Deuil

Deuil, nm – Maladie psychologique chronique qui se déclare suite à la perte d’un être cher.

Sidération consécutive au choc causé par le décès d’un proche. Paralysie de la pensée. Insensiblité. Léthargie. Perte des repères temporels. Impression d’irréalité. Profonde envie de dormir pour sortir enfin du cauchemar. Réveils douloureux.

Être en deuil, expression – Souffrir de la maladie de deuil.

Impossibilité d’intégrer la réalité du décès. Abstraction. Le malade se saisit de son téléphone et cherche à joindre la défunte. Aucune réponse. Elle a du partir faire des courses. Au quinzième appel, toujours aucune réponse. Ce n’est pas normal. Difficultés à trouver le sommeil.

Face à l’évidence, le malade se met à pleurer sans raison directe apparente, parfois à des moments totalement inopportuns. Sentiment d’extrême solitude. Ne trouve de réconfort en rien ni en personne. Déni. Accepter la mort de l’autre, c’est accepter de mourir soi-même un jour.

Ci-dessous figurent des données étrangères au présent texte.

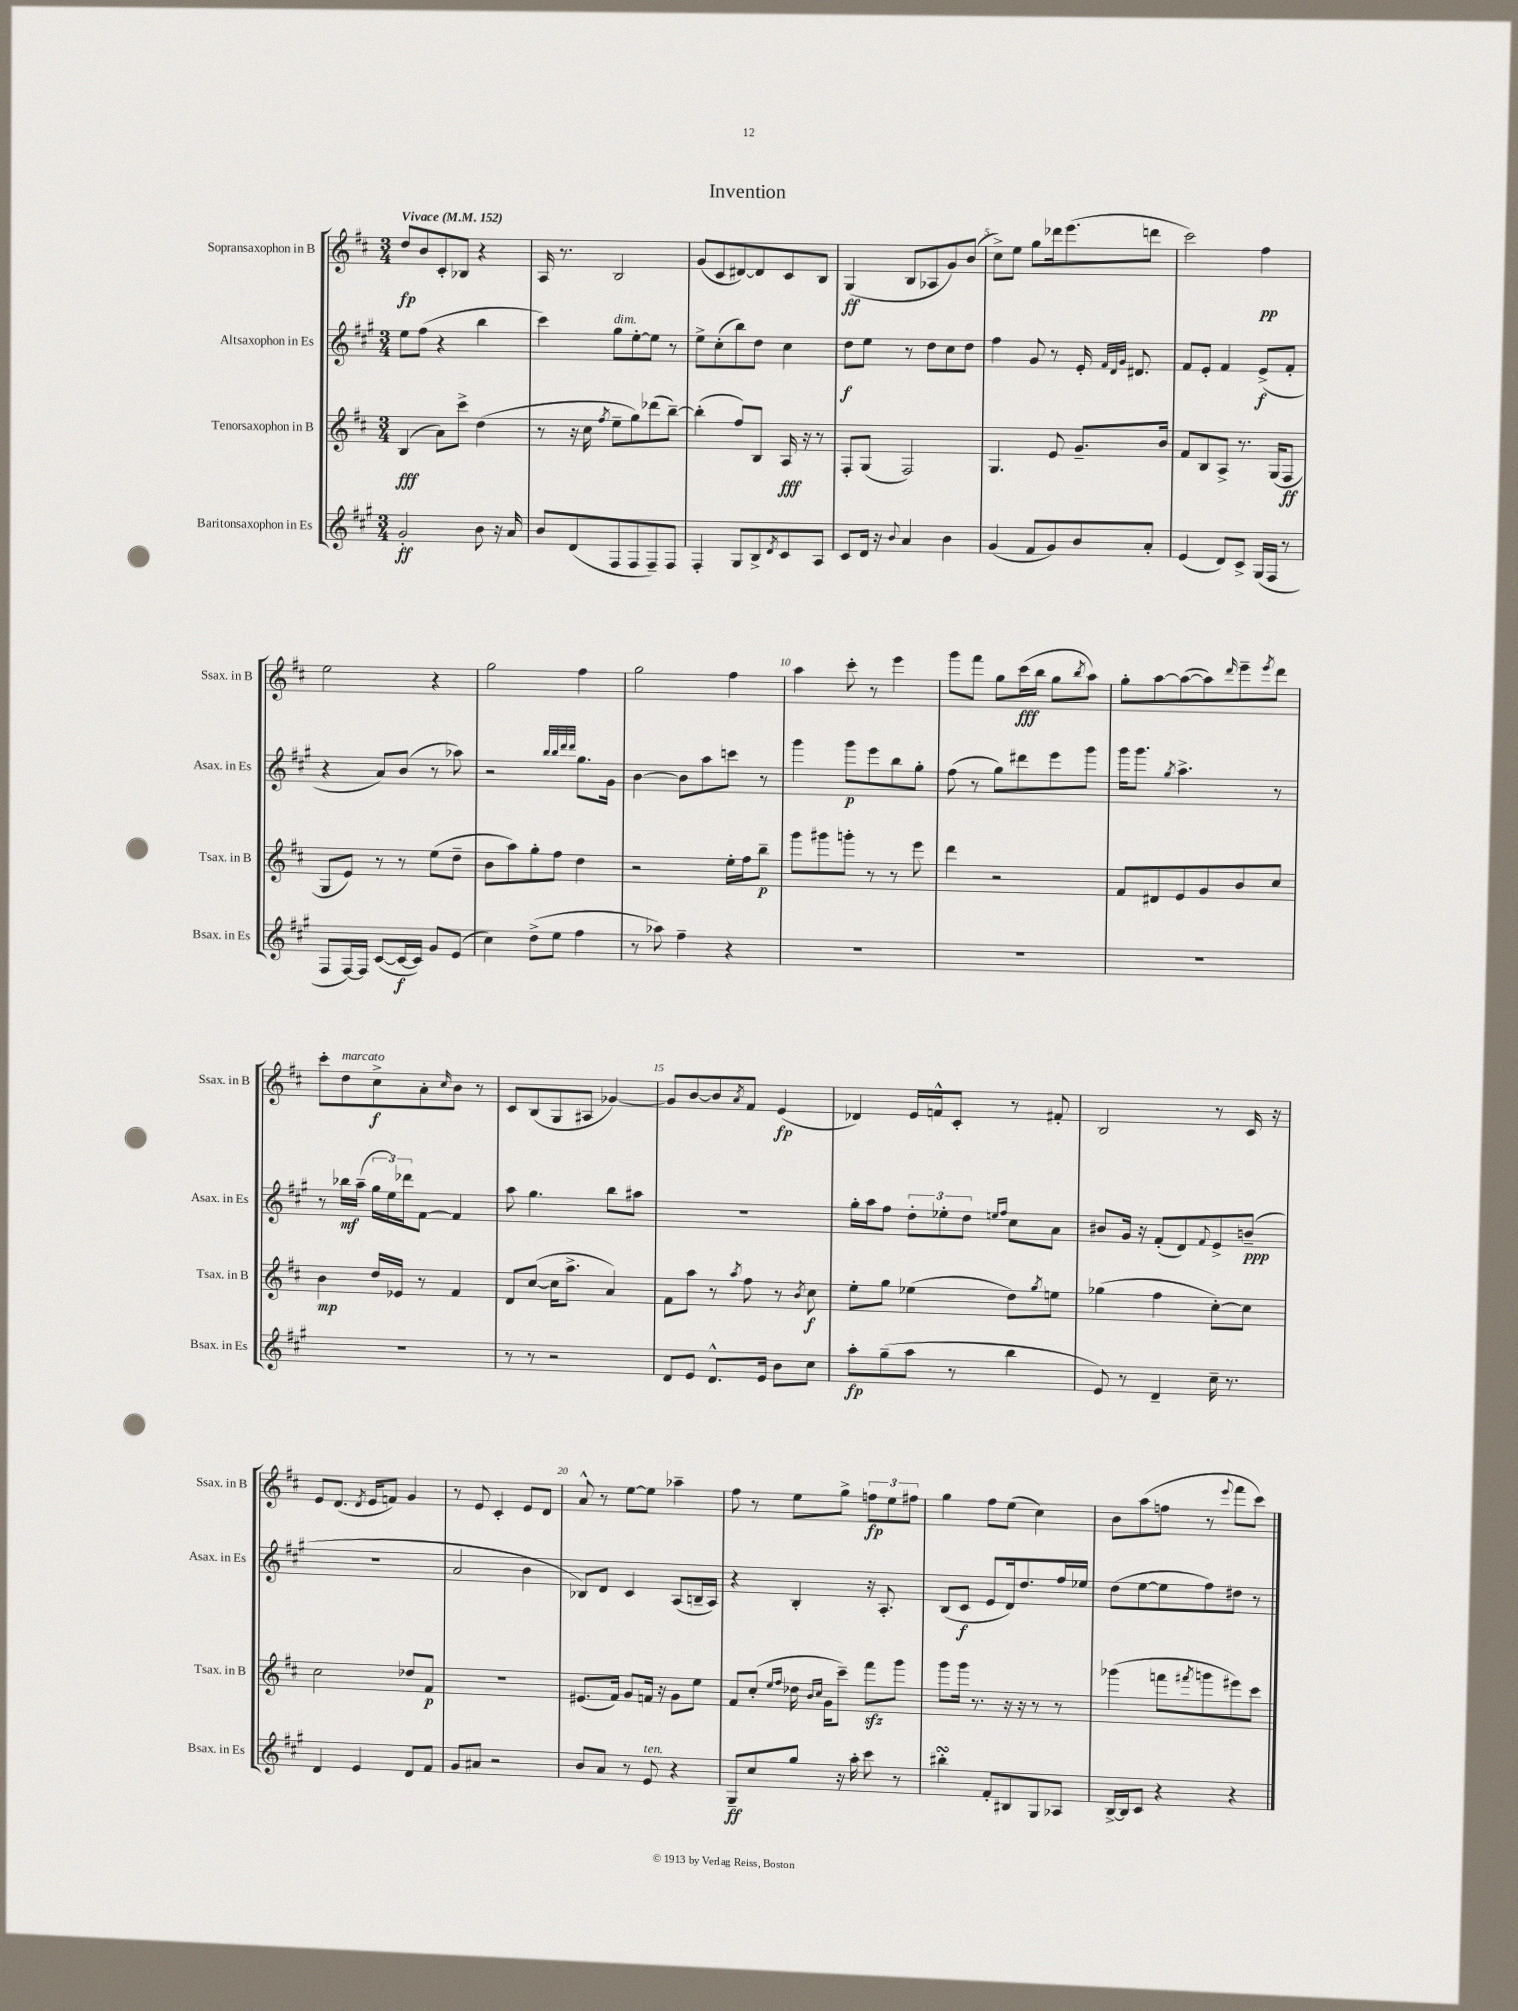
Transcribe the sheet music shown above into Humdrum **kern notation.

**kern	**kern	**kern	**kern
*staff4	*staff3	*staff2	*staff1
*clefG2	*clefG2	*clefG2	*clefG2
*k[f#c#g#]	*k[f#c#]	*k[f#c#g#]	*k[f#c#]
*M3/4	*M3/4	*M3/4	*M3/4
*MM152	*MM152	*MM152	*MM152
2g#'/	(4B/	8ee\L	8dd/L
.	.	(8ff#\J	8b/
.	8a\L)	4r	8c#'/
.	8ccc#^\J	.	8B-/J
8b\	(4dd\	4bb\	4r
16r	.	.	.
16a/	.	.	.
=	=	=	=
8b/L	8r	4ccc#\)	16A/
.	.	.	8.r
(8d/	16r	.	.
.	16cc#\	.	.
.	8qff#/	.	.
8F#/	8ee~\L	8gg#\L	2B/
8F#/	8gg\)	[8ee'\	.
8F#~/)	(8ddd-\	8ee\]J	.
8F#/J	[8bb~\J)	8r	.
=	=	=	=
4F#'/	(4bb'\]	8ee^\L	(8g/L
.	.	(8cc#'\	8c#/
8G#/L	8ff#/L)	8bb\)	[8d#/)
8B^/	8B/J	8dd\J	8d#/]
8qd/	.	.	.
8c#/	16A/	4cc#\	8c#/
.	16r	.	.
8A/J	8r	.	8B/J
=	=	=	=
8c#/L	8F#'/L	8dd\L	(4G/
16d/Jk	(8G/J	8ee\J	.
16r	.	.	.
8qqb/	.	.	.
4a/	2F#/)	8r	8B/L
.	.	8dd\L	8A-/
4b\	.	8cc#\	8g/)
.	.	8dd\J	(8b/J
=	=	=	=
(4g#/	4.G/	4ff#\	8cc#^\L)
.	.	.	8ee\J
8f#/L	.	8g#/	8gg\L
8g#/)	8e/	8r	16ddd-\k
.	.	.	(8.eee\
8b/	8.g~/L	16e'/	.
.	.	32qqf#/LLL	.
.	.	32qqd/	.
.	.	32qqg#/JJJ	.
.	.	8.d#/	.
8a'/J	.	.	8ddd\J
.	16b/Jk	.	.
=	=	=	=
(4e/	8f#/L	8f#/L	2ccc#\)
.	8B/	8e'/J	.
8d/L)	8A^/J	4f#/	.
8c#^/J	8.r	.	.
(16G#/LL	.	(8e^/L	4ff#\
16F#/JJ	(16G/LK	.	.
8r	8F#/J	8f#'/J	.
=	=	=	=
8F#/L	8G/L	4r	2ee\
[16F#/L)	8e/J)	.	.
16F#/]JJ	.	.	.
([8c#/L	8r	8a/L)	.
16c#/_L	8r	(8b/J	.
16c#/]JJ)	.	.	.
8g#/L	(8ee\L	8r	4r
(8e/J	8dd~\J	8aa-\)	.
=	=	=	=
4cc#\)	8b\L	2r	2gg\
.	8aa\)	.	.
(8dd^\L	8gg'\	.	.
8ee\J	8ff#\J	.	.
.	.	32qqbb/LLL	.
.	.	32qqbb/	.
.	.	32qqddd/	.
.	.	32qqddd/JJJ	.
4ff#\	4dd\	8.gg#\L	4ff#\
.	.	16g#\Jk	.
=	=	=	=
8r	2r	[4b\	2gg\
8aa-\)	.	.	.
4ff#~\	.	8b\]L	.
.	.	8aa\	.
4r	16ee'\LL	8ccc\J	4ff#\
.	16ff#\J	.	.
.	8bb~\J	8r	.
=	=	=	=
2.r	8ggg\L	4ggg#\	4aa\
.	8ggg#\	.	.
.	8ggg'\J	8ggg#\L	8ccc#'\
.	8r	8eee\	8r
.	8r	8bb\	4eee\
.	8eee\	8gg#'\J	.
=	=	=	=
2.r	4ddd\	(8ff#\	8ggg\L
.	.	8r	8fff#\J
.	2r	8gg#\L)	8gg\L
.	.	8ddd#\	(16ccc#\L
.	.	.	16bb\JJ
.	.	8eee\	8gg\L
.	.	.	8qbb/
.	.	8ggg#\J	8aa\J)
=	=	=	=
2.r	8f#/L	16ggg#\LK	8gg'\L
.	.	8.ggg#\J	.
.	8d#/	.	[8aa\
.	.	8qgg#/	.
.	8e/	4.aa^\	(8aa\_
.	8g/	.	8aa\])
.	.	.	16qqddd/
.	8b/	.	8eee~\
.	.	.	8qeee/
.	8cc#/J	8r	8ddd\J
=	=	=	=
2.r	4b\	8r	8ccc#'\L
.	.	16bb-\LL	8dd\
.	.	(16aa~\JJ	.
.	16dd/LL	24gg#\LL	8cc#^\
.	.	24ee\)	.
.	16e-/JJ	.	.
.	.	24ddd-\J	.
.	8r	[8f#\J	8a'\
.	.	.	16qqcc#/
.	4f#/	4f#/]	8b\J
.	.	.	8r
=	=	=	=
8r	8d/L	8aa\	8c#/L
8r	([8cc#/J	4.gg#\	(8B/
2r	16cc#\]LK	.	8G/
.	8.aa^\J	.	.
.	.	.	8A#/J
.	4a/)	8bb\L	[4g-/)
.	.	8aa#\J	.
=	=	=	=
8d/L	8f#\L	2.r	8g-/]L
8e/J	8aa\J	.	[8b/
8.d^^/L	8r	.	8b/]
.	8qaa/	.	8qa/
.	8ff#\	.	8f#/J
16e/Jk	.	.	.
8b\L	8r	.	(4e/
.	8qb/	.	.
8cc#\J	8cc#\	.	.
=	=	=	=
8aa'\L	8ee'\L	16gg#'\LL	4d-/)
.	.	16aa\J	.
(8gg#~\	8gg\J	8ff#\J	.
8aa\J	(4ee-\	12dd'\L	16e/LL
.	.	.	16f^^/J
.	.	12ee-'\	.
8r	.	.	8c#'/J
.	.	12dd\J	.
.	.	16qqee/LL	.
.	.	16qqff#/JJ	.
4bb\	8dd\L)	8cc#\L	8r
.	8qgg/	.	.
.	8ee\J	8a\J	8f#'/
=	=	=	=
8e/)	(4gg-\	8b#/L	2B/
8r	.	16g#/Jk	.
.	.	16r	.
4d~/	4ff#\	(8f#'/L	.
.	.	8d/)	.
.	.	8qqf#/	.
16cc#~\	[8cc#'\L)	8e^/	8r
8.r	.	.	.
.	8cc#\]J	(8b~/J	16c#/
.	.	.	16r
=	=	=	=
4d/	2cc#\	2.r	8e/L
.	.	.	(8.d/J
4e/	.	.	.
.	.	.	8qd/
.	.	.	16e/LK
.	.	.	8f/J)
8d/L	8dd-/L	.	4g/
8f#/J	8f#/J	.	.
=	=	=	=
8g#/L	2.r	2a/	8r
8a#/J	.	.	8e/
2r	.	.	4c#'/
.	.	4b\	8e/L
.	.	.	8d/J
=	=	=	=
8b/L	(8.e#/L	8B-/L)	8a^^/
8a/J	.	8d/J	8r
.	16f#/Jk)	.	.
8r	8g/L	4c#/	[8ee\L
8e/	16f/Jk	.	8ee\]J
.	16r	.	.
4r	8g\L	(8A/L	4aa-~\
.	8ee\J	16B~/L	.
.	.	16A/JJ)	.
=	=	=	=
8G#~/L	8f#/L	4r	8ff#\
8cc#/	(8cc#'/J	.	8r
.	16qqee/LL	.	.
.	16qqff#/JJ	.	.
8gg#/J	16dd-\	4B'/	8ee\L
.	16qqb/LL	.	.
.	16qqcc#/JJ	.	.
.	16g\LK	.	.
16r	8ccc#~\J)	.	8gg^\J
16aa'\	.	.	.
8ccc#\	8fff#\L	16r	12ff\L
.	.	8.A'/	.
.	.	.	12ee\
8r	8ggg\J	.	.
.	.	.	12ff#\J
=	=	=	=
4bb#'\	8ggg\L	(8B/L	4gg\
.	16ggg\Jk	8c#/J	.
.	8.r	.	.
8f#'/L	.	8e/L	8ff#\L
8B#/	16r	16d/k)	(8ee\J
.	16r	8.dd/	.
8G#/	8r	.	4cc#\)
8A-/J	8r	16ff#/L	.
.	.	16ee-/JJ	.
=	=	=	=
[16B^/LL	(4ggg-\	(8dd\L	8b\L
16B/]J	.	.	.
8c#/J	.	[8ee\	(8aa\
4r	8fff\L	8ee\]	8ff\J
.	8qfff#/	.	.
.	8ggg\	8ff#\)	8r
.	.	.	8qqeee/
4r	8eee#\)	8dd#\J	8fff#\L
.	8ccc#\J	8r	8ccc#\J)
==	==	==	==
*-	*-	*-	*-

Plutôt se suicider que d’admettre cette absurdité. Dépression.

Impossible quête de sens. Le malade accuse tout le monde, y compris lui-même, d’être coupable du décès. Recherche de causes extra-médicales. Grande colère renforcée par un fort sentiment d’impuissance. Frustration de ne pas être Dieu. Crise mystique. Tente vainement d’établir une communication avec la morte. Echec cuisant. Amplification de la colère qui s’auto-alimente. Le malade est en colère d’être en colère. A conscience que tout cela n’est pas très rationnel et s’énerve encore plus. Se demande comment tout le monde peut se lever le matin et vivre comme si la mort n’était pas au bout du chemin. Se proclame voyant aux royaumes des aveugles. Envie de tuer quiconque n’ouvrirait pas les yeux. S’énerve à nouveau quand il prend conscience du ridicule qu’il y a à se prendre pour un messie quand on s’adresse à un troupeau de bovins. Natation dans le grand bassin des contradictions.

Faire son deuil, Expression – Accepter la maladie et reconnaître que l’on en guérira jamais.

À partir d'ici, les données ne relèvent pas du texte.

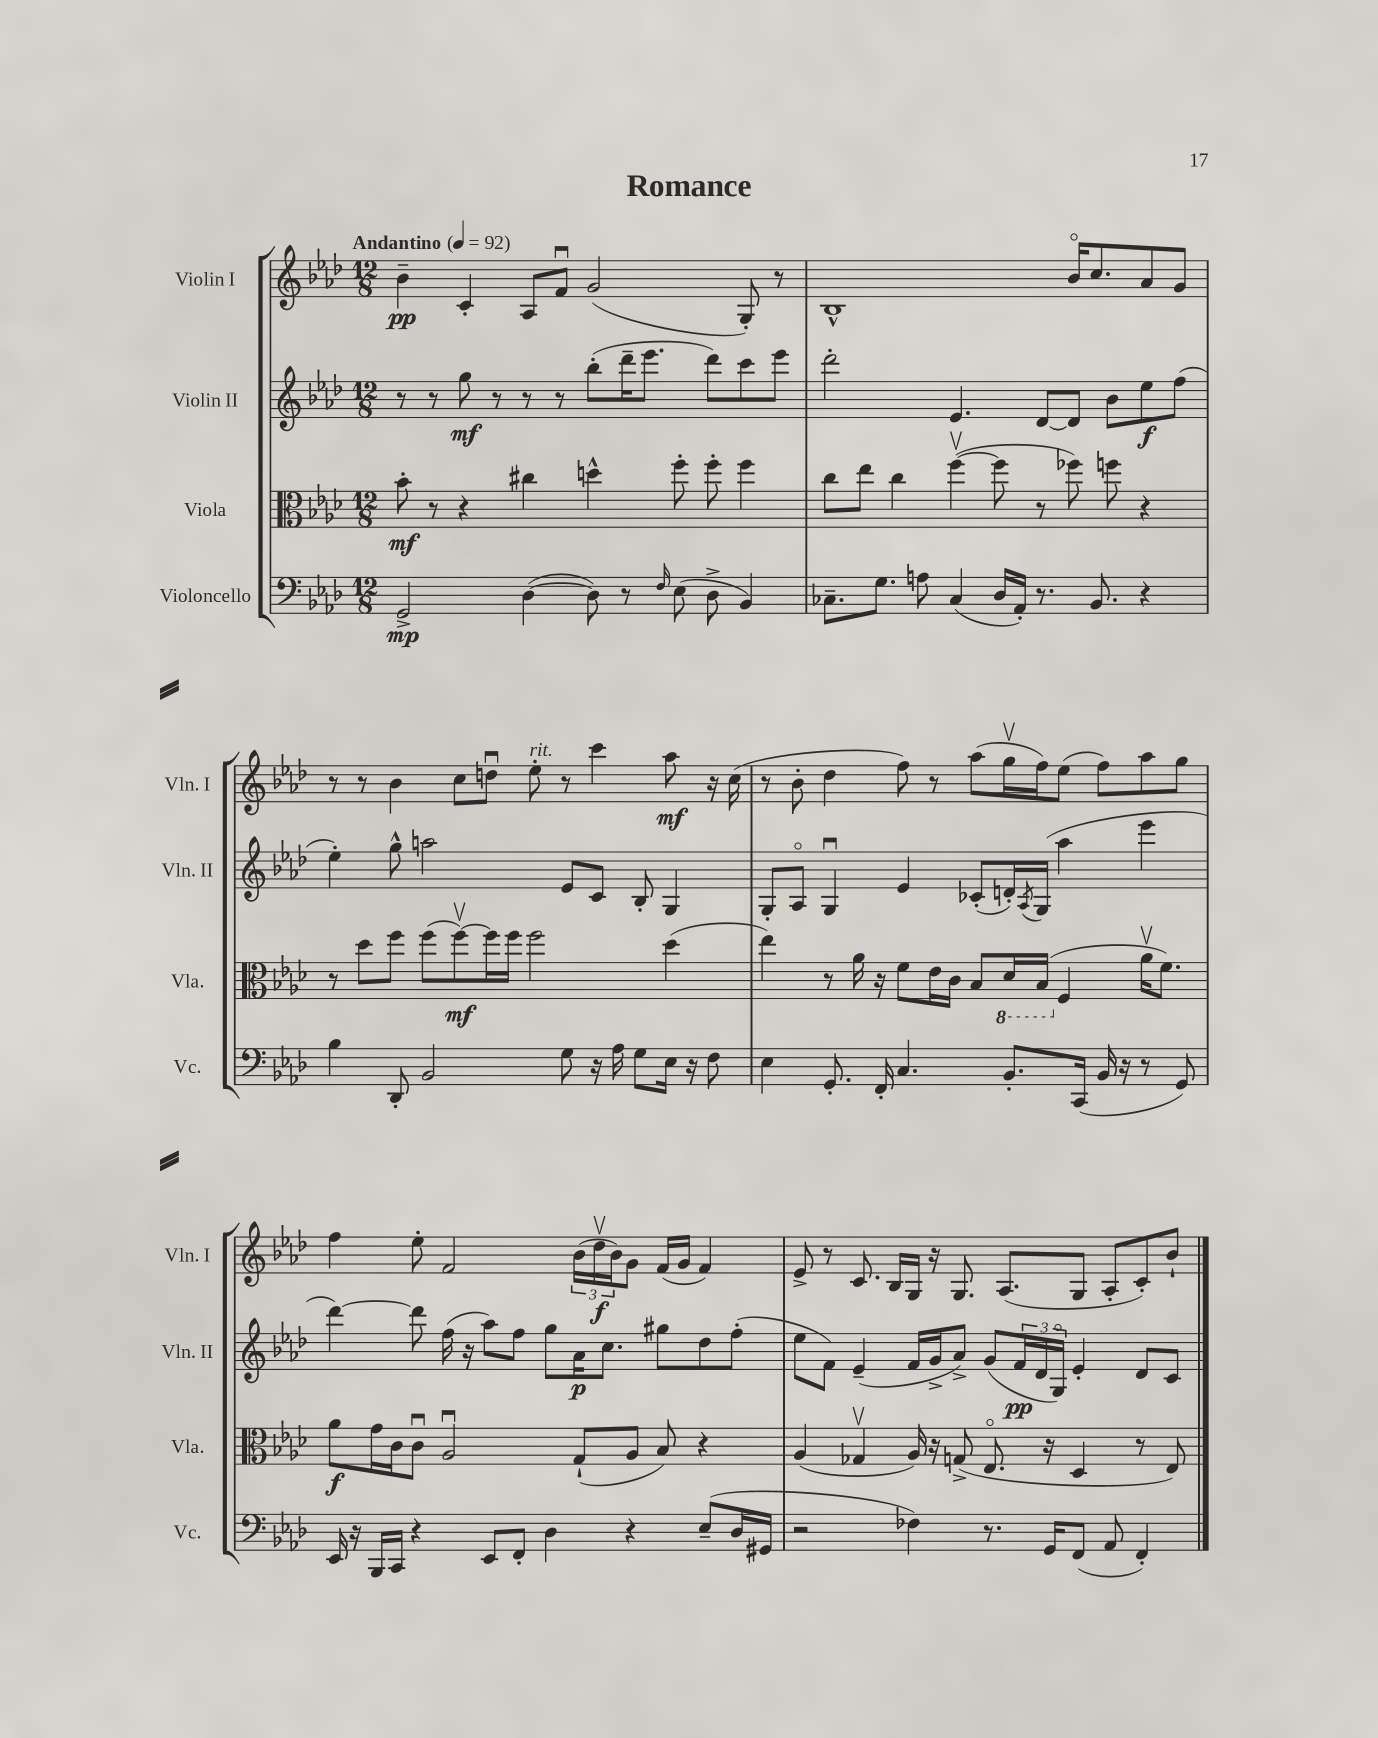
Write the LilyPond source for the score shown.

\header { title = "Romance" }
<<
\new StaffGroup <<
\new Staff = "s0" \with { instrumentName = "Violin I" shortInstrumentName = "Vln. I" } {
    \clef treble \key aes \major \numericTimeSignature \time 12/8 \tempo "Andantino" 4 = 92
    bes'4--\pp c'4-. aes8 f'8\downbow g'2( g8-.) r8 |
    bes1-^ bes'16\flageolet c''8. aes'8 g'8 |
    r8 r8 bes'4 c''8 d''8\downbow ees''8-.^\markup { \italic "rit." } r8 c'''4 aes''8\mf r16 c''16( |
    r8 bes'8-. des''4 f''8) r8 aes''8( g''16\upbow f''16) ees''8( f''8) aes''8 g''8 |
    f''4 ees''8-. f'2 \tuplet 3/2 { bes'16( des''16\upbow\f bes'16) } g'8 f'16( g'16 f'4) |
    ees'8-> r8 c'8. bes16 g16 r16 g8. aes8.( g8 aes8-. c'8-.) bes'8-! \bar "|." |
}
\new Staff = "s1" \with { instrumentName = "Violin II" shortInstrumentName = "Vln. II" } {
    \clef treble \key aes \major \numericTimeSignature \time 12/8
    r8 r8 g''8\mf r8 r8 r8 bes''8-.( des'''16-- ees'''8. des'''8) c'''8 ees'''8 |
    des'''2-. ees'4. des'8~ des'8 bes'8 ees''8\f f''8( |
    ees''4-.) g''8-^ a''2 ees'8 c'8 bes8-. g4 |
    g8-. aes8\flageolet g4\downbow ees'4 ces'8-.( d'16-.) \acciaccatura { aes8 } g16( aes''4 ees'''4 |
    des'''4~) des'''8 f''16( r16 aes''8) f''8 g''8 aes'16\p c''8. gis''8 des''8 f''8-.( |
    ees''8 f'8) ees'4--( f'16 g'16-> aes'8->) g'8( \tuplet 3/2 { f'16\pp des'16 g16\flageolet) } ees'4-. des'8 c'8 \bar "|." |
}
\new Staff = "s2" \with { instrumentName = "Viola" shortInstrumentName = "Vla." } {
    \clef alto \key aes \major \numericTimeSignature \time 12/8
    bes'8-.\mf r8 r4 cis''4 d''4-^ f''8-. f''8-. f''4 |
    c''8 ees''8 c''4 f''4~\upbow( f''8 r8 fes''8) f''8 r4 |
    r8 des''8 f''8 f''8( f''8~\upbow\mf) f''16 f''16 f''2 des''4( |
    ees''4) r8 aes'16 r16 f'8 ees'16 c'16 bes8 \ottava #-1 des16 bes,16( \ottava #0 f4 aes'16\upbow f'8.) |
    aes'8\f g'16 c'16 c'8\downbow aes2\downbow g8-!( aes8 bes8) r4 |
    aes4( ges4\upbow aes16) r16 g8->( ees8.\flageolet r16 des4 r8 ees8) \bar "|." |
}
\new Staff = "s3" \with { instrumentName = "Violoncello" shortInstrumentName = "Vc." } {
    \clef bass \key aes \major \numericTimeSignature \time 12/8
    g,2->\mp des4~( des8) r8 \grace { f16 } ees8( des8-> bes,4) |
    ces8.-- g8. a8 ces4( des16 aes,16-.) r8. bes,8. r4 |
    bes4 des,8-. bes,2 g8 r16 aes16 g8 ees16 r16 f8 |
    ees4 g,8.-. f,16-. c4. bes,8.-. c,16( bes,16 r16 r8 g,8) |
    ees,16 r16 bes,,16 c,16 r4 ees,8 f,8-. des4 r4 ees8--( des16 gis,16 |
    r2 fes4) r8. g,16 f,8( aes,8 f,4-.) \bar "|." |
}
>>
>>
\layout { \context { \Score \remove "Bar_number_engraver" } }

Tentative de reprise d’une vie en apparence normale. Réflexe de survie. Pour ne pas finir en hôpital psychiatrique, le malade réintègre une existence conforme, politiquement correcte et camoufle sa misanthropie derrière un masque de sympathie. Les gens autour de lui sont contents de voir qu’il va mieux. Les gens autour de lui oublient et commettent parfois dans les conversations des impairs qui ravivent la souffrance du malade. Celui-ci, soucieux de ne pas avoir l’air à l’ouest à nouveau, se tait et fixe le mur en attendant que l’on change de sujet de discussion. Cache aux malhabiles son profond mépris pour ces absences de tact. Se venge en pensant qu’ils tomberont eux aussi malades un jour. Il est des impairs que les gens endeuillés ne font pas, même quand ils ne connaissent pas la personne à laquelle ils s’adressent.

Endeuillé(e), adjectif – désigne une personne malade de deuil.

Effets secondaires. Sclérosions des pouvoirs empathiques du malade. A envie de rire quand untel déprime de ne pas avoir réussi un concours d’entrée en école de commerce. Trouve presque tout dérisoire. Réserve sa compassion aux seuls cas qui, à ses yeux, le méritent vraiment. A de plus en plus envie de n’en faire qu’à sa tête et tant pis pour les conséquences. Sentiment que rien ne pourra lui faire aussi mal que la disparition de la défunte. Satisfaction d’avoir reçu sa dose de souffrance nécessaire. Développement d’un humour particulièrement noir. Tolérance accrue sinon totale. La vie est un tel bourbier que définitivement chacun peut faire ce qu’il veut pour en alléger le poids. Plus rien n’effraie véritablement le malade qui a opté pour l’option « création » pour son cursus de résilience. Se fout totalement d’être compris ou soutenu dans ce qu’il a décidé d’entreprendre. Grande confiance en soi. Profond détachement matériel. A décidé récemment de tout faire pour se séparer de son corps.